Salvesen chief executive Stewart Oades (pictured) said: “I am pleased we have reached agreement to form an enlarged group which will provide a stronger organisation, with greater opportunities for employees and customers. The combination will create a leading transport and logistics business with a wider range of services and capabilities, greater geographical coverage and a commitment to bringing together the best of both businesses.”
Dentressangle is headquartered near Lyon in France and reported sales of some £1bn (1.6bn euros) last year. It has 190 locations in 13 European countries. Christian Salvesen reported sales for the year ended 31 March 2007 of £899m – up 10 per cent, but operating profit was down 15 per cent to £18.1m.
Dentressangle says the takeover has a number of benefits:
* creation of one of the European market leaders in transport and logistics;
* enhancing Dentressangle’s and Salvesen’s complementary strengths including expansion of distribution networks and strengthening of presence in food and frozen products distribution;
* increasing Dentressangle’s geographic footprint into the UK, Benelux and the Iberian Peninsula;
* attractive financial profile including potential for increased margins, strong cash flow and the realisation of significant synergies;
* building on Christian Salvesen’s established Transport Division United Kingdom turnaround programme including initiatives underpinning efficiency and maintaining strong customer performance; and
* developing relationships with shared customers and pan-European clients through cross-selling initiatives, as well as approaching new clients with an expanded pan-European offering.

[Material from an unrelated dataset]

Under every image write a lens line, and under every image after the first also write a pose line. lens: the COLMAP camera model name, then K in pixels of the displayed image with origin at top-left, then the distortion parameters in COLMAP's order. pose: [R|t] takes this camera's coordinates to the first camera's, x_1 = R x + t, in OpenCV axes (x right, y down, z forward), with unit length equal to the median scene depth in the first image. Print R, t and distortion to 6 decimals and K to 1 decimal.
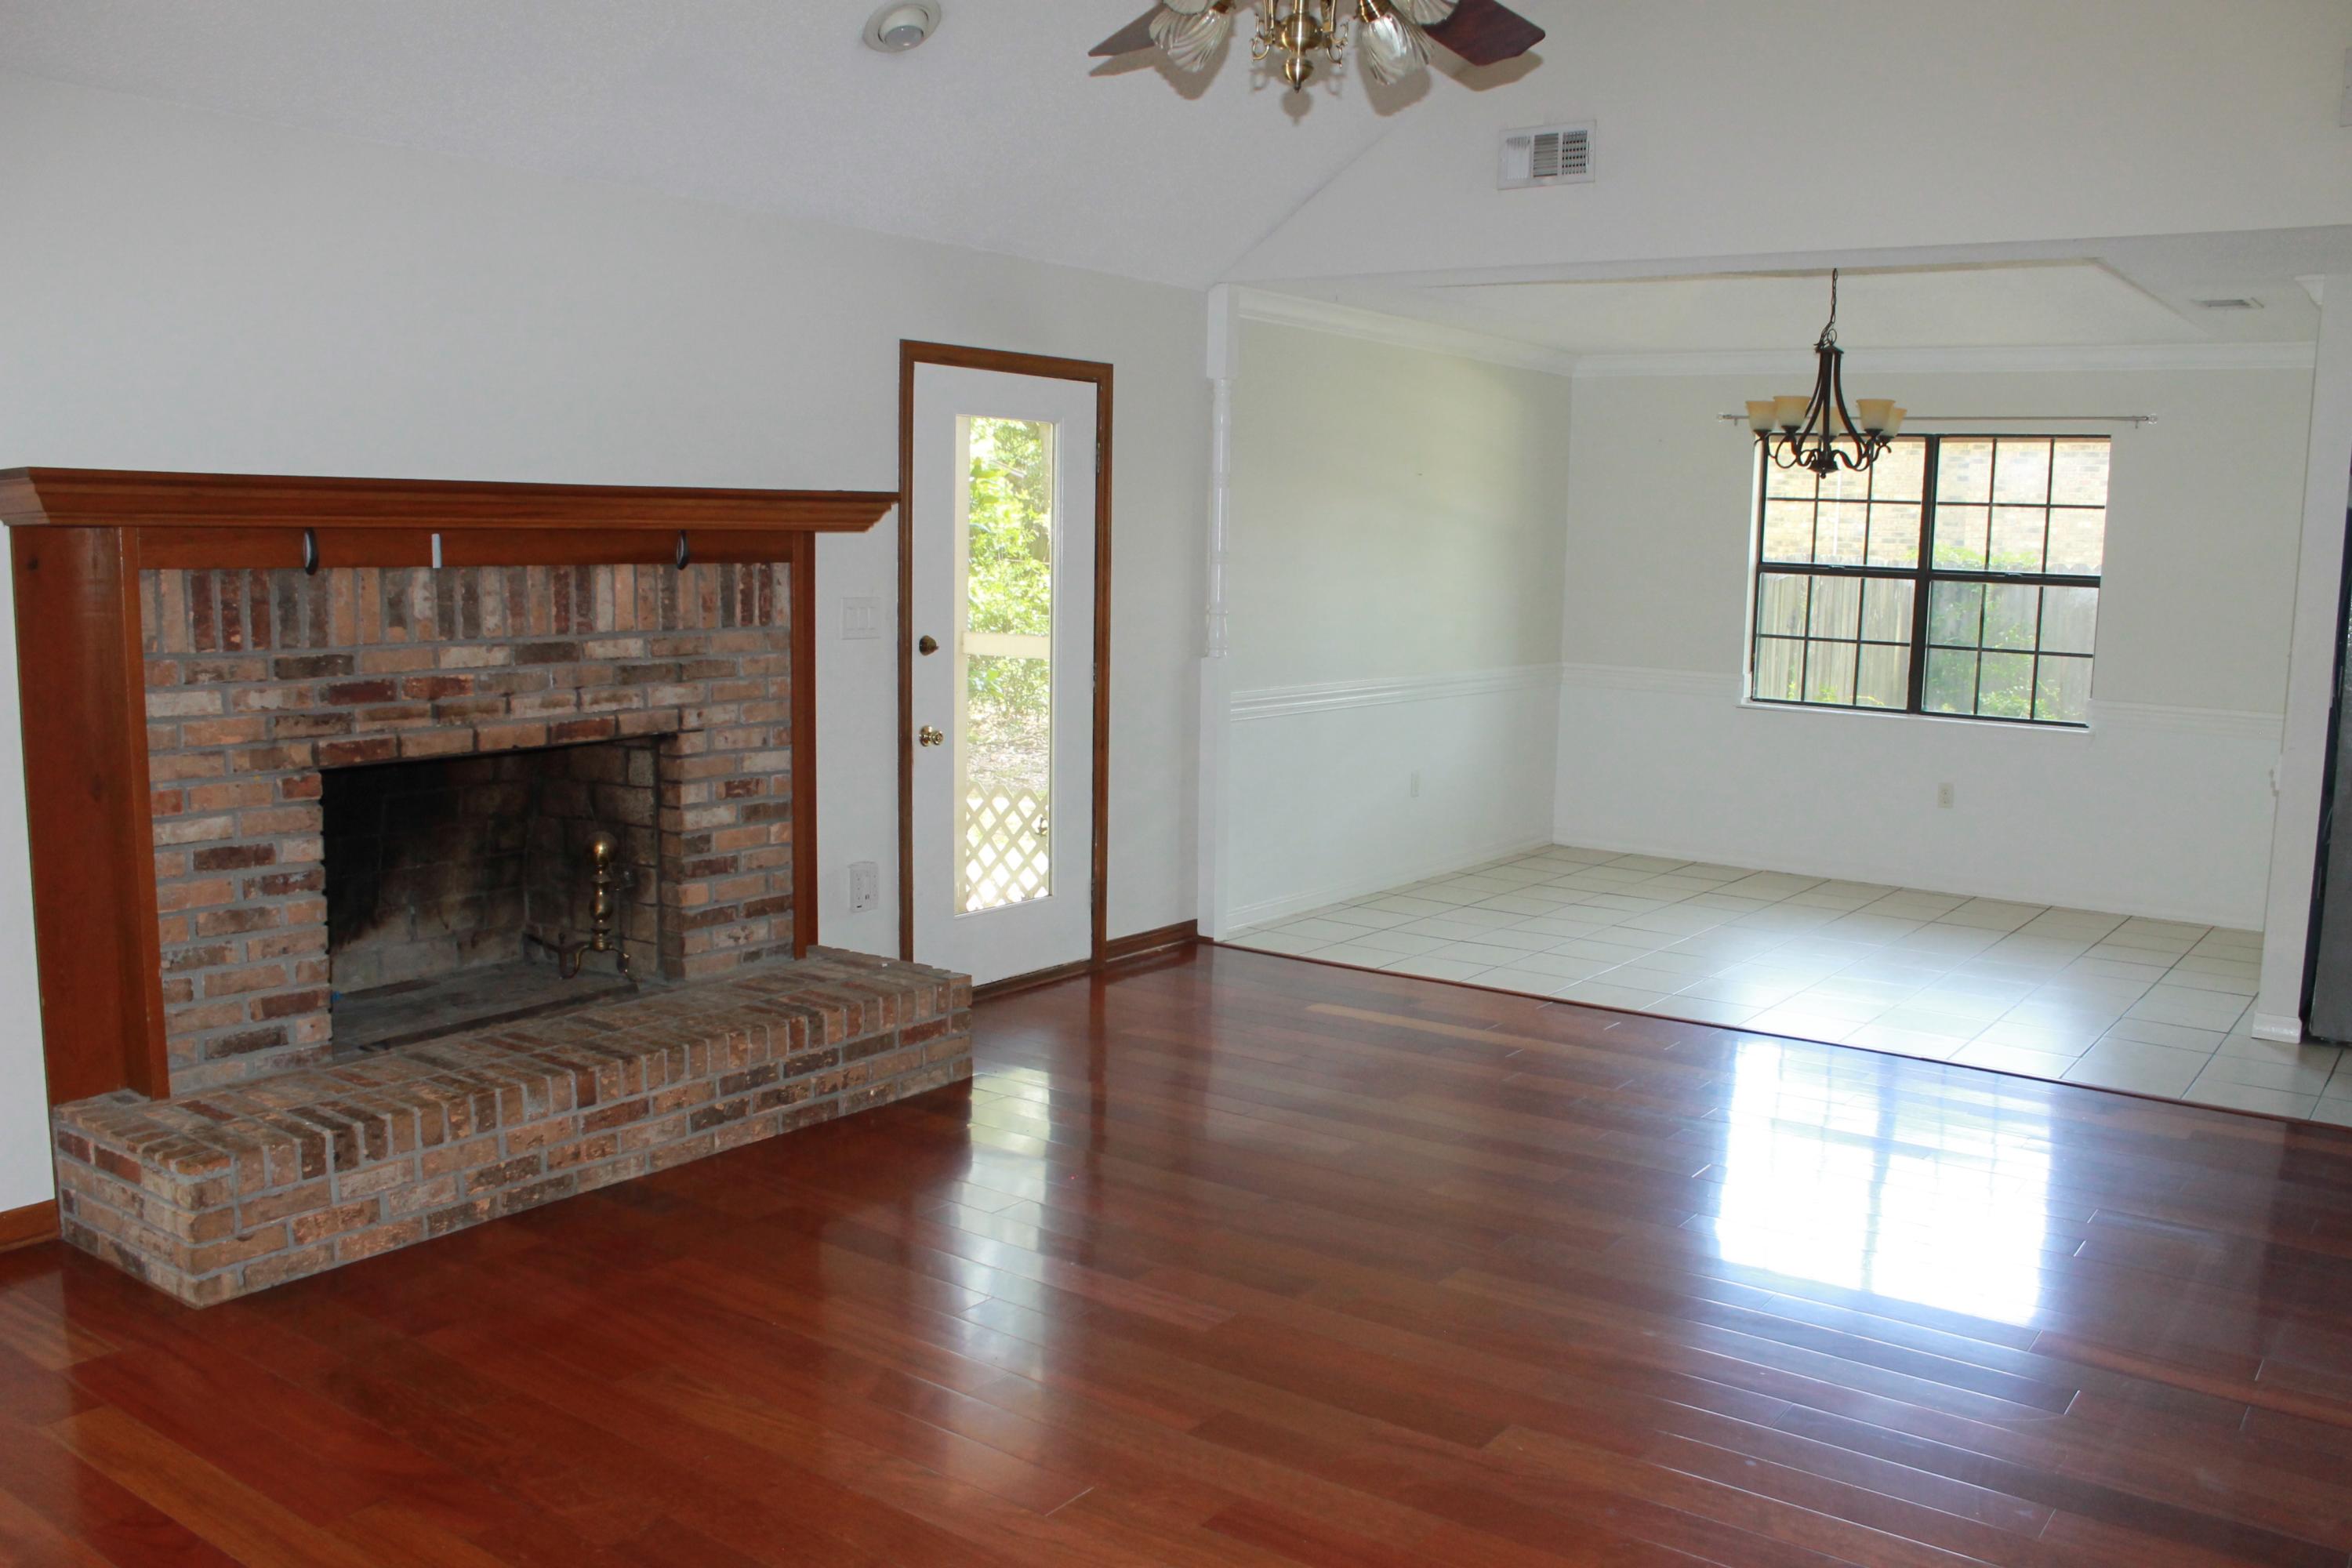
lens RADIAL K [[2003.6, 0, 1178.5], [0, 2003.6, 794.9], [0, 0, 1]] dist [-0.089752, 0.008939]
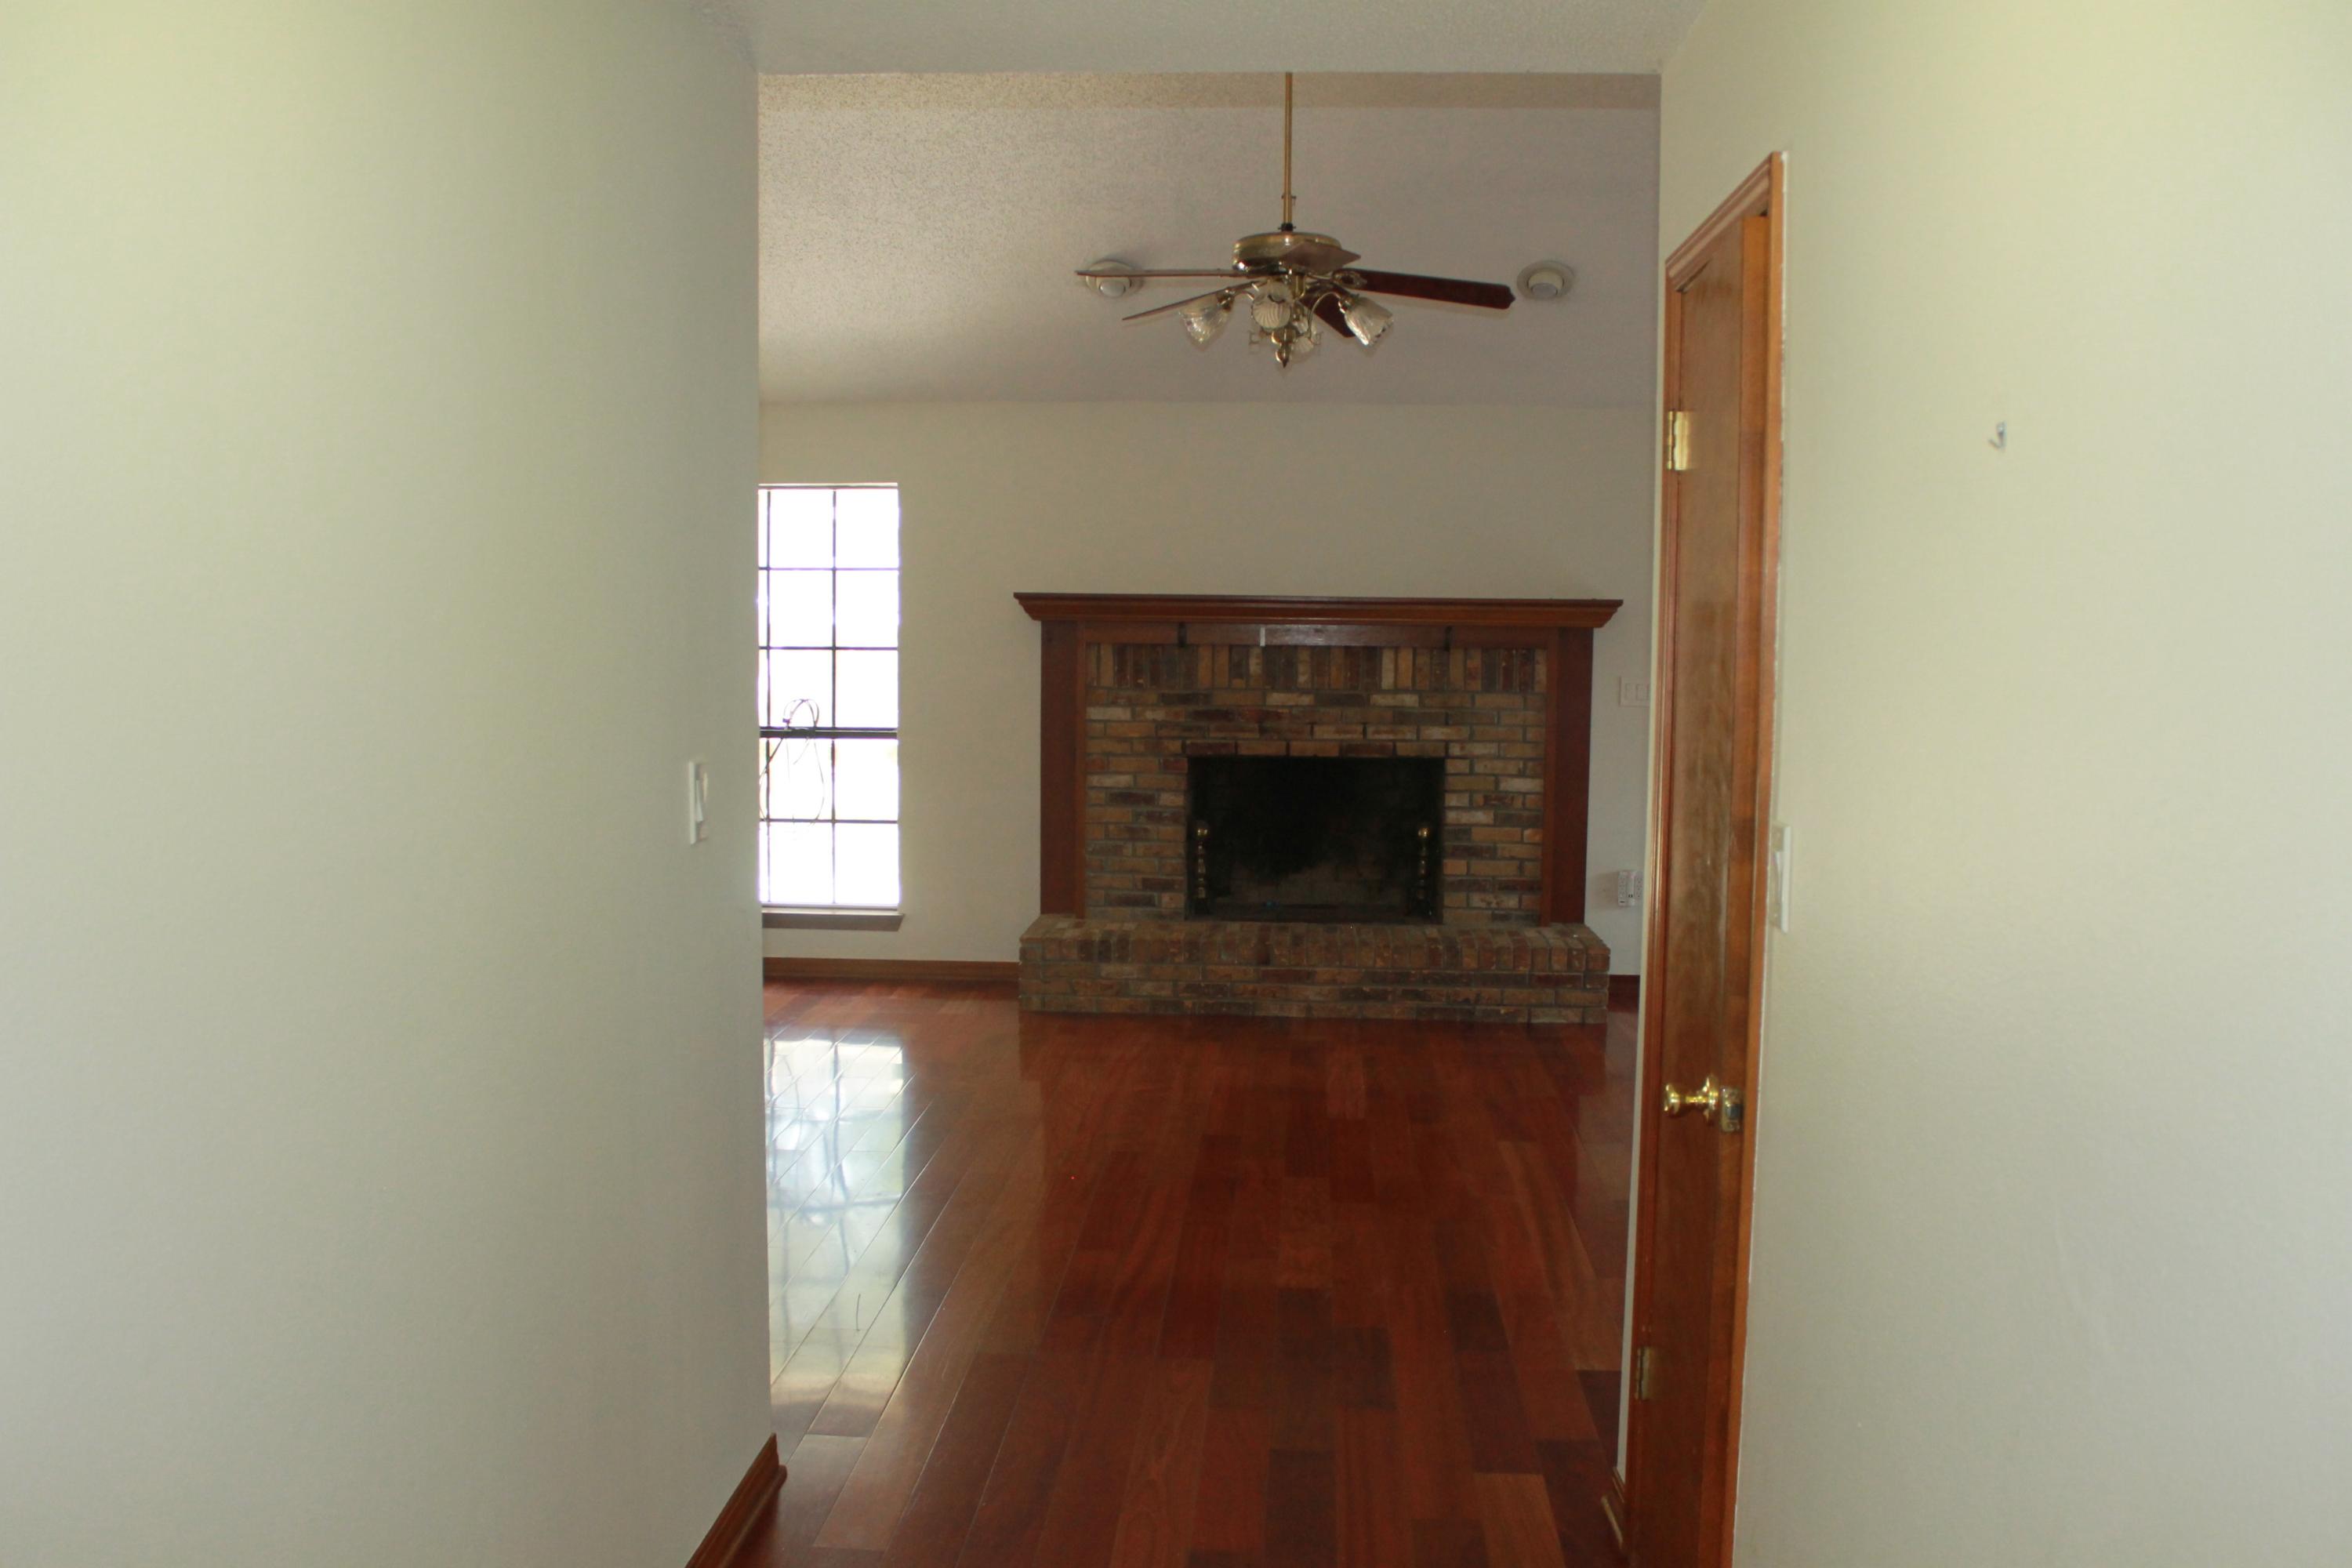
lens RADIAL K [[2003.6, 0, 1178.5], [0, 2003.6, 794.9], [0, 0, 1]] dist [-0.089752, 0.008939]
pose [[0.548790, 0.065040, -0.833426, 0.979600], [-0.111018, 0.993808, 0.004453, 0.013164], [0.828556, 0.090081, 0.552612, -0.008824]]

Christian Salvesen was formed in 1872 by the Salvesen family, focusing initially on providing shipping services. For much of its early life the company was one of the world’s largest whaling companies.
It diversified into the frozen food industry in 1958 by opening its first cold store in the UK and expanded into frozen food distribution as customers requested transport for their frozen food operations. Its logistics and transport business was thus born.
Christian Salvesen further diversified its activities into other areas during the 1970s, but continued to focus on the food services sector, expanding its cold stores and food processing facilities, and subsequently winning a major frozen food contract with Marks & Spencer in 1986.
During the 1980s, Christian Salvesen acquired a number of businesses including Aggreko, which was demerged from the group in 1997, when it also sold a number of other non-core businesses to focus on logistics and transport activities. During the 1990s, Christian Salvesen expanded its presence within the network transport sector in Europe by the acquisition of Swift in the UK in 1993, Gerposa in Spain in 1999 and later Darfeuille in France in 2001. It also built up its frozen and chilled logistics business across mainland Europe and the UK, creating operations in five countries.
It operations in the UK, France, Benelux, Ireland, Portugal and Spain. Salvesen employs about 14,000 people, across approximately 200 sites.